━━ Text section

1.34.4   a reference to a Subsection without further reference to a Section is a reference to such Subsection as contained in the same Section in which the reference appears, and this rule shall also apply to Paragraphs and other subdivisions;

 

1.34.5   the words “herein”, “hereof”, “hereunder”, “hereto”, “hereby” and other words of similar import refer to this Agreement as a whole and not to any particular provision; and

 

1.34.6   the terms “include” and “including” shall mean without limitation by reason of enumeration.

 

ARTICLE 2

 

CLOSING

 

2.1   Investment of the Note; Terms of the Note  Subject to the terms and conditions of this Agreement, at the Closing, the Investor shall assign, transfer, convey and contribute (the “ Investment ”) to the Company, and the Company shall accept and acquire from the Investor, the Note and the Investor shall simultaneously deliver therewith the Peat Certificates securing the same. The parties hereto hereby agree, and the Note shall provide, that at any time and from time to time the Company (and its assigns) shall have the right, in the sole discretion thereof, to convert (the “Conversion Right”) the Peat Certificates and/or the underlying peat constituting collateral for the Note to cash proceeds, such cash proceeds to be applied as a deemed prepayment of the outstanding principal balance of, and accrued interest on, the Note (and such amounts shall be applied to either the outstanding interest or principal balance, as determined by the Company in its sole discretion.) To exercise the Conversion Right, the Company (or its assigns) may from time to time, at its sole discretion, sell or assign one or more of the Peat Certificates, and/ or may mine, or cause to be mined, all or any of the peat evidenced by any such Peat Certificate, in accordance with the terms of the relevant Peat Concession. Upon the exercise by Company and/or its assigns of such Conversion Right and the consummation of the sale of the relevant Peat Certificate and/or underlying peat without any further action being required by either the Investor, the Company or its assigns, the principal balance of, and/or accrued interest on, the Note shall be reduced by the Peat Reduction Amount for such transaction. In such connection, not later than fifteen (15) days after the consummation of any such sale of a Peat Certificate or the underlying peat, the Company shall deliver to the Investor a notice (the “Reduction Notice”), setting forth the Peat Reduction Amount, and indicating that such amount has been applied as a prepayment on and a reduction of the outstanding principal balance of, and/or accrued and unpaid interest on, the Note.

━━━━
━━ Data shown

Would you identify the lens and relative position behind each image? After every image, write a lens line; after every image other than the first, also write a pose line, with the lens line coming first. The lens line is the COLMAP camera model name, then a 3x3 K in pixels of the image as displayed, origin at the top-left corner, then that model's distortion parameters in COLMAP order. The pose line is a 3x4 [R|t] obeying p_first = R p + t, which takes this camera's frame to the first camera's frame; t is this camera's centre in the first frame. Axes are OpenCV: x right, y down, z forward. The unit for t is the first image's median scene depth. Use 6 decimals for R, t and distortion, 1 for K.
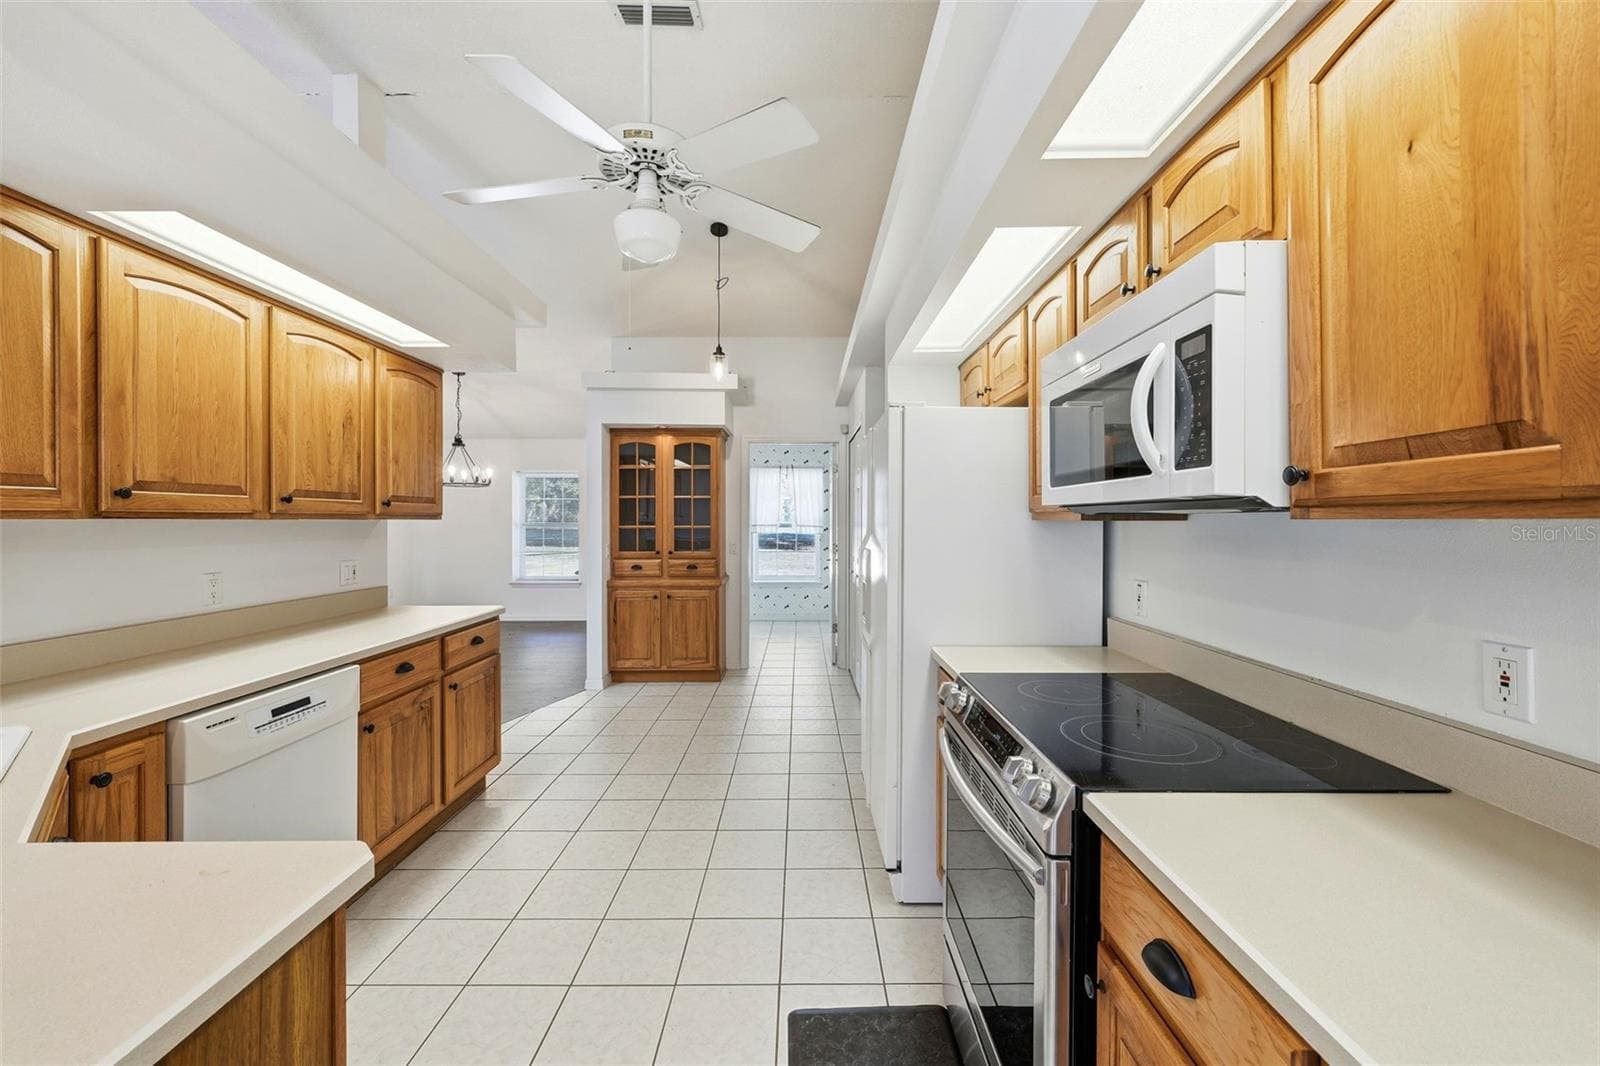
lens RADIAL K [[632.2, 0, 806.7], [0, 632.2, 528.1], [0, 0, 1]] dist [-0.008728, -0.000028]
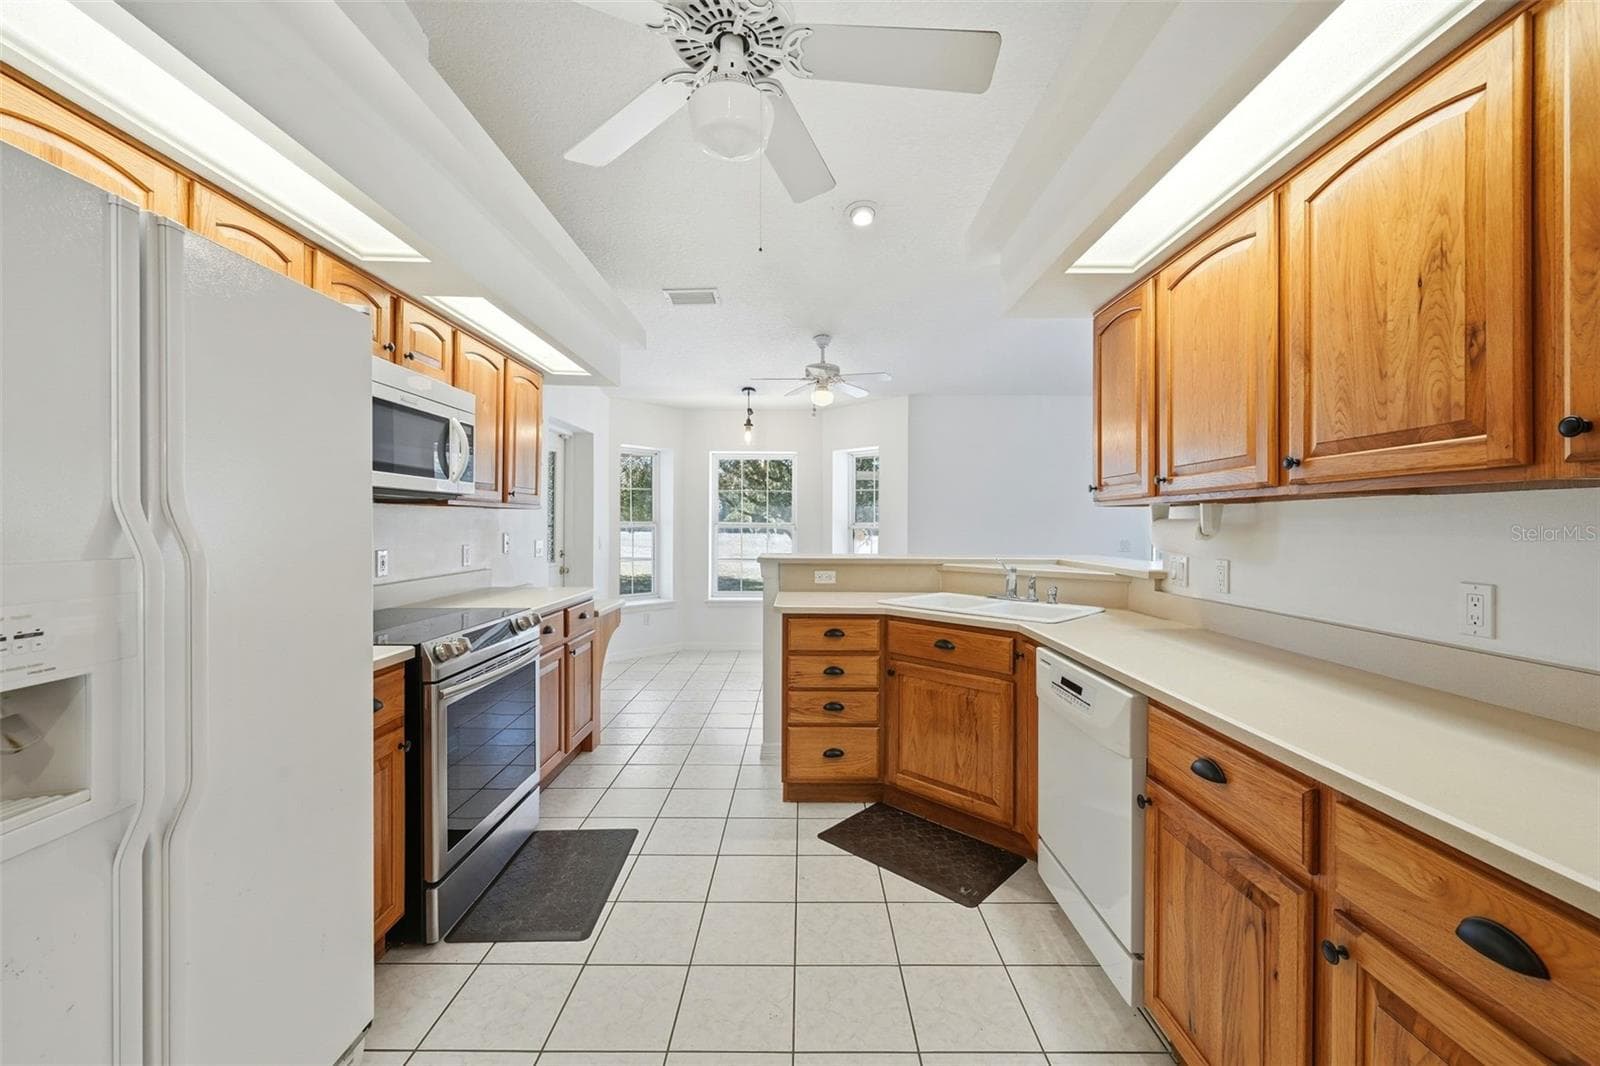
lens RADIAL K [[632.2, 0, 806.7], [0, 632.2, 528.1], [0, 0, 1]] dist [-0.008728, -0.000028]
pose [[-0.999954, -0.008064, 0.005213, -0.630327], [-0.007991, 0.999872, 0.013866, 0.032022], [-0.005324, 0.013824, -0.999890, 3.190505]]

━━━━

What you are asked to do — Transcribe the passage of the agreement excerpt between "1.34.4   a reference" and "reason of enumeration.", inclusive. The listing bears no relation to the agreement excerpt.

Written response —
1.34.4   a reference to a Subsection without further reference to a Section is a reference to such Subsection as contained in the same Section in which the reference appears, and this rule shall also apply to Paragraphs and other subdivisions;

 

1.34.5   the words “herein”, “hereof”, “hereunder”, “hereto”, “hereby” and other words of similar import refer to this Agreement as a whole and not to any particular provision; and

 

1.34.6   the terms “include” and “including” shall mean without limitation by reason of enumeration.